On the domain structure of cytochrome P450 102 (BM-3): isolation and properties of a 45-kDa FAD/NADP domain.

Cytochrome P450 102 is a catalytically self-sufficient monooxygenase isolated from barbiturate-induced Bacillus megaterium. The enzyme contains FAD, FMN, and heme in a single polypeptide chain of 1048 residues, and each of the cofactors is believed to be located in a separate domain. In the present study we have used exhaustive endogenous proteolysis to produce a 45 kDa fragment of the cytochrome. This fragment bound the 2',5'-adenosine diphosphate moiety of NADP(H) strongly, with approximately the same dissociation constant as in the native enzyme, and contained only FAD (0.93 equivalents per polypeptide, epsilon 453nm = 11,200 M-1cm-1).
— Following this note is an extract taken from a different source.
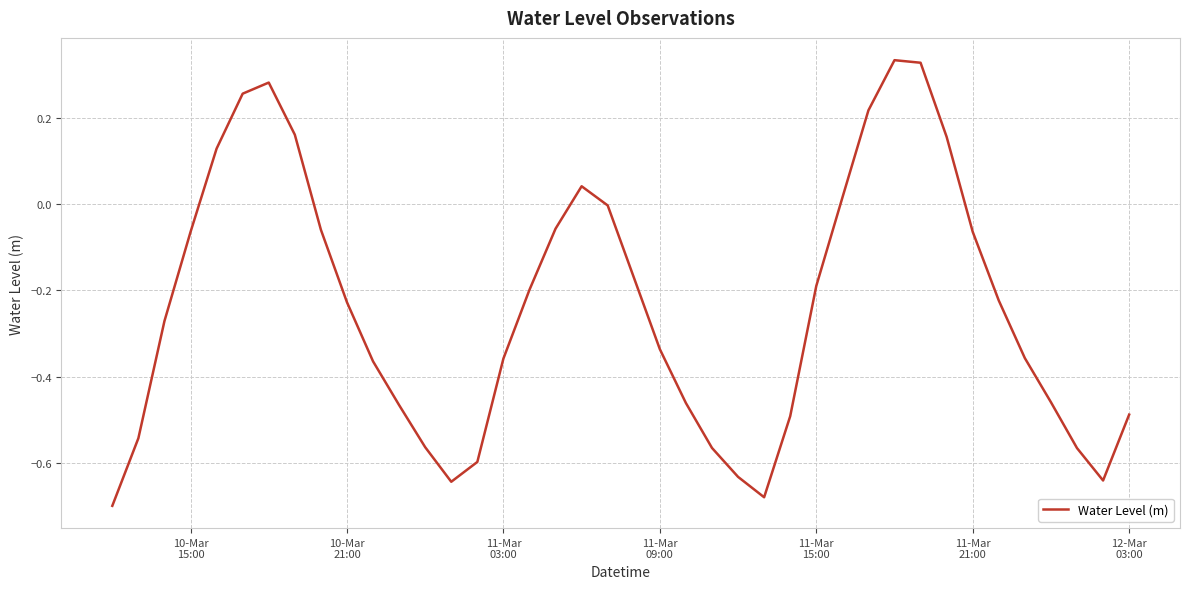

What is the difference between the maximum and minimum values?

1.0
Reduction of the flavin by sodium dithionite proceeded quite slowly to yield FADH2, but no stable semiquinone species was produced upon air re-oxidation. In contrast, NADPH rapidly reduced this FAD/NADP(H) domain aerobically to produce the FADH. semiquinone radical. At a 75:1 molar ratio of the FAD/NADP(H) domain to the P450 102 heme domain, no laurate hydroxylase activity was observed. Gas-phase sequence analysis showed the presence of two major sequences beginning at Phe646 (403 residues, MW 45,033) and Asp652 (397 residues). These data are in agreement with the crystal structures of related enzymes and closely define the boundary of the FAD/NADP+ domain in P450 102.